Nous avons dit qu’Isabelle Andreini laissait un fils né en 1579, ayant vingt-cinq ans, par conséquent, à la mort de sa mère. Ce fils, Giovanni-Battista Andreini était marié depuis 1601 à Virginia Ramponi, actrice qui portait au théâtre le nom de Florinda et qui avait fait partie de la troupe des Gelosi, pendant leur dernier séjour en France. Giovanni-Battista figurait aussi, bien entendu, dans les rangs des Gelosi et jouait sous le nom de Lelio. À la mort de sa mère Isabelle, il annonça, comme son père Francesco, l’intention de renoncer au théâtre, mais il ne persista pas comme lui dans sa résolution. Dès l’année suivante, il rassembla une nouvelle troupe qui s’appela les Comici Fedeli, les Comédiens Fidèles.

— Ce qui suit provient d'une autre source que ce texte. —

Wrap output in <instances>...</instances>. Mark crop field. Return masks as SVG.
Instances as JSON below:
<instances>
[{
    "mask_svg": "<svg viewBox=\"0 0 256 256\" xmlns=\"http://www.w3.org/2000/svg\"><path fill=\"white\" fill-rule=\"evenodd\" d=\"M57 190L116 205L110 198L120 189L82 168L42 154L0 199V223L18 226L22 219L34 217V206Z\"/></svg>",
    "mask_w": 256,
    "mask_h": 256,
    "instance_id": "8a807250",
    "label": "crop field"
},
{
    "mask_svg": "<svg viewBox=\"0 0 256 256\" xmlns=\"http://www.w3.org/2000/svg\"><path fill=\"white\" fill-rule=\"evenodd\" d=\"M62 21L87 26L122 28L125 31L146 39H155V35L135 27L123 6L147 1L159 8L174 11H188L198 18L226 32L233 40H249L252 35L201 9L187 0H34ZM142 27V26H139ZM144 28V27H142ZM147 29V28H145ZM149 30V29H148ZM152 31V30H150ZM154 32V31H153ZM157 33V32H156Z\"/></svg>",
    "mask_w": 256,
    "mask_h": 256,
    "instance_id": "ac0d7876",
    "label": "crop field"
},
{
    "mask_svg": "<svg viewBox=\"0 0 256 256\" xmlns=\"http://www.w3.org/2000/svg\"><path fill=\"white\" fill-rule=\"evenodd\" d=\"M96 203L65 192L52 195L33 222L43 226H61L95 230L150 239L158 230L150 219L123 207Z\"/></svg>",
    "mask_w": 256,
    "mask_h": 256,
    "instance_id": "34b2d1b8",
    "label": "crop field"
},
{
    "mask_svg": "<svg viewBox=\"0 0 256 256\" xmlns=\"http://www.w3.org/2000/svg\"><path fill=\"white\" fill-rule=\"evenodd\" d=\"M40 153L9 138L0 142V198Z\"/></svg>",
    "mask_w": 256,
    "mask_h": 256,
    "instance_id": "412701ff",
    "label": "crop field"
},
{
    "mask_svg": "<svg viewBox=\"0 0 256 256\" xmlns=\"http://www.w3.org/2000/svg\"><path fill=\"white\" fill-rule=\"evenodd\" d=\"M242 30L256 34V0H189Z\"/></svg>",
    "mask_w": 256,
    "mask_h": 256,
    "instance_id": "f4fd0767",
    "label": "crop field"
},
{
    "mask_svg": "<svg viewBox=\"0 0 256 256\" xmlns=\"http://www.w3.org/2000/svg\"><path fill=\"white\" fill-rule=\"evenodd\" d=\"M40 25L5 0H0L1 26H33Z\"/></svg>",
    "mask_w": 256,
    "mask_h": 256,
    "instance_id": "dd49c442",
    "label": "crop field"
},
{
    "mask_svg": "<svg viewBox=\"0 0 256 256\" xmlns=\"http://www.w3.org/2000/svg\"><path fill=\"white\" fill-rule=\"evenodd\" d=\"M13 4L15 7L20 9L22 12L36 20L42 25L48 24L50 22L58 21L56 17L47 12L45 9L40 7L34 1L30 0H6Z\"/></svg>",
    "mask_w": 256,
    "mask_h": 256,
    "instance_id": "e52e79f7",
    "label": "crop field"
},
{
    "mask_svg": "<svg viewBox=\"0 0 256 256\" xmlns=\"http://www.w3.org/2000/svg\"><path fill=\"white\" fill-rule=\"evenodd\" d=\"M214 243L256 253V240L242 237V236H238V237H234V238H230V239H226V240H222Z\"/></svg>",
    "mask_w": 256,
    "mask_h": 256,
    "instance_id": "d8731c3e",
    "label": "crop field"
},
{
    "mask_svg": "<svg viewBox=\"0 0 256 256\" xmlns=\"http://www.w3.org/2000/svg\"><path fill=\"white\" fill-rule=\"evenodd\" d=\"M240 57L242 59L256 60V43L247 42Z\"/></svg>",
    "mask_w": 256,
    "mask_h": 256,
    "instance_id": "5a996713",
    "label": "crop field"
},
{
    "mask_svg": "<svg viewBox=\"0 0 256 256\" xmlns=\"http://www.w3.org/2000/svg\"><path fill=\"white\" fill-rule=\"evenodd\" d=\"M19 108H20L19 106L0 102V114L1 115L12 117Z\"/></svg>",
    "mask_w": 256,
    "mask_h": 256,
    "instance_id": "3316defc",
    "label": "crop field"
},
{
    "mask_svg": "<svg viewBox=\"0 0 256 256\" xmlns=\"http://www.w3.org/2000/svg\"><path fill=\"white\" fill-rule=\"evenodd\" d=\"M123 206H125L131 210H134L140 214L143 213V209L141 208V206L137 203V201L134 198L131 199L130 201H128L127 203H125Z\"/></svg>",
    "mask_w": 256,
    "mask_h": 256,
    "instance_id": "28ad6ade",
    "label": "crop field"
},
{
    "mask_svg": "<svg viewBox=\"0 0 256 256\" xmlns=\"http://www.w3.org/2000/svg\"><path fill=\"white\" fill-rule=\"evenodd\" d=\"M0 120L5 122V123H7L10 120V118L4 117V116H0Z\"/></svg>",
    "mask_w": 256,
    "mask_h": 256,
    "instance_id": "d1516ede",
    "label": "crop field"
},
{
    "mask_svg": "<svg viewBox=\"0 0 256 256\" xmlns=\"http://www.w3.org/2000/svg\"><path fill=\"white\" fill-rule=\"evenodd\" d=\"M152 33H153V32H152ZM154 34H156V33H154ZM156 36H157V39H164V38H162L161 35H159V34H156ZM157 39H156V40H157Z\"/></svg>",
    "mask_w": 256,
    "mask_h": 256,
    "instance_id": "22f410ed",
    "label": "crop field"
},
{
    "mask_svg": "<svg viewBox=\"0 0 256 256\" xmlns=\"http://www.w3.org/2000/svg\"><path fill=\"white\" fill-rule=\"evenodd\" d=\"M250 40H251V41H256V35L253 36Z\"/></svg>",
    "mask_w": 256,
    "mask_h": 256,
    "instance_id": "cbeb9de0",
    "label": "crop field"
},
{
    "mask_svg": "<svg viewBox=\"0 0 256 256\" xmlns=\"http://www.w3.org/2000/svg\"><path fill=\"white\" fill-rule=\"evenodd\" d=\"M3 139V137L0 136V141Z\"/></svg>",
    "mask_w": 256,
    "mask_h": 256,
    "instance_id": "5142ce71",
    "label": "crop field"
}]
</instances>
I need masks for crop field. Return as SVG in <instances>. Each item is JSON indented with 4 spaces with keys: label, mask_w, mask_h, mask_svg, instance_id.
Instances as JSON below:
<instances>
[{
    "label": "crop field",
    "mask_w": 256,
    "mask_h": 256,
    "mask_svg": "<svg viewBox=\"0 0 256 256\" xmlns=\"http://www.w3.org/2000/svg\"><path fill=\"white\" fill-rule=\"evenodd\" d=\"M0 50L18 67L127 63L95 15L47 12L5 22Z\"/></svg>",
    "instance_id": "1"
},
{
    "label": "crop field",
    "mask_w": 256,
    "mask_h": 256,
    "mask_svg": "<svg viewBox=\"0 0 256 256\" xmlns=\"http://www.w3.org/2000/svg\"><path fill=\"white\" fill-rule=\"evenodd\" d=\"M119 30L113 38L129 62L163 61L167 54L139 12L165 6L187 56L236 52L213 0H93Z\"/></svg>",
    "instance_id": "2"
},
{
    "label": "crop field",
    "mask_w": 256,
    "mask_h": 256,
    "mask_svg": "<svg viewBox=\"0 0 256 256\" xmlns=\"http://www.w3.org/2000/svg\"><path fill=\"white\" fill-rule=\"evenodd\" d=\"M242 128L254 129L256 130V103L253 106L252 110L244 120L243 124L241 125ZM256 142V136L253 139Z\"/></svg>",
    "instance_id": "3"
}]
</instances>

Cette troupe réunit un bon nombre d’artistes distingués. Elle compta, outre le jeune directeur et sa femme, plusieurs des anciens Gelosi, entre autres : Giovanni-Paolo Fabri, connu sous le nom de Flaminio, et Nicolo Barbieri, originaire de Vercelli, qui avait déjà commencé à se faire connaître sous celui de Beltrame da Milano. Domenico Bruni jouait les rôles d’amoureux sous le nom de Fulvio, et Diana Ponti, actrice et poète, jouait les rôles d’amoureuse sous le nom de Lavinia. Celle-ci est très probablement « la vieille actrice » dont parle Riccoboni, laquelle avait trouvé dans l’héritage de son père des canevas signés par saint Charles Borromée. Elle devait être bien jeune au commencement du siècle, si Riccoboni, né vers 1674, put encore la connaître. Cependant on lit en tête d’Il Postumio, comédie publiée par Flaminio Scala à Lyon en 1601, un sonnet della signora Diana Ponti, detta Lavinia, comica Desiosa 21.

11. — Lavinia.

 

Un acteur qui eut un grand succès dans les rôles naïfs, sous le nom de Bertolino, et qui jouit de la faveur particulière de Victor-Amédée Ier, duc de Savoie, il signor Nicolo Zeccha, fit partie de la troupe des Fedeli ; il paraît y avoir remplacé le Pedrolino de la troupe des Gelosi, avec une nuance un peu différente du caractère.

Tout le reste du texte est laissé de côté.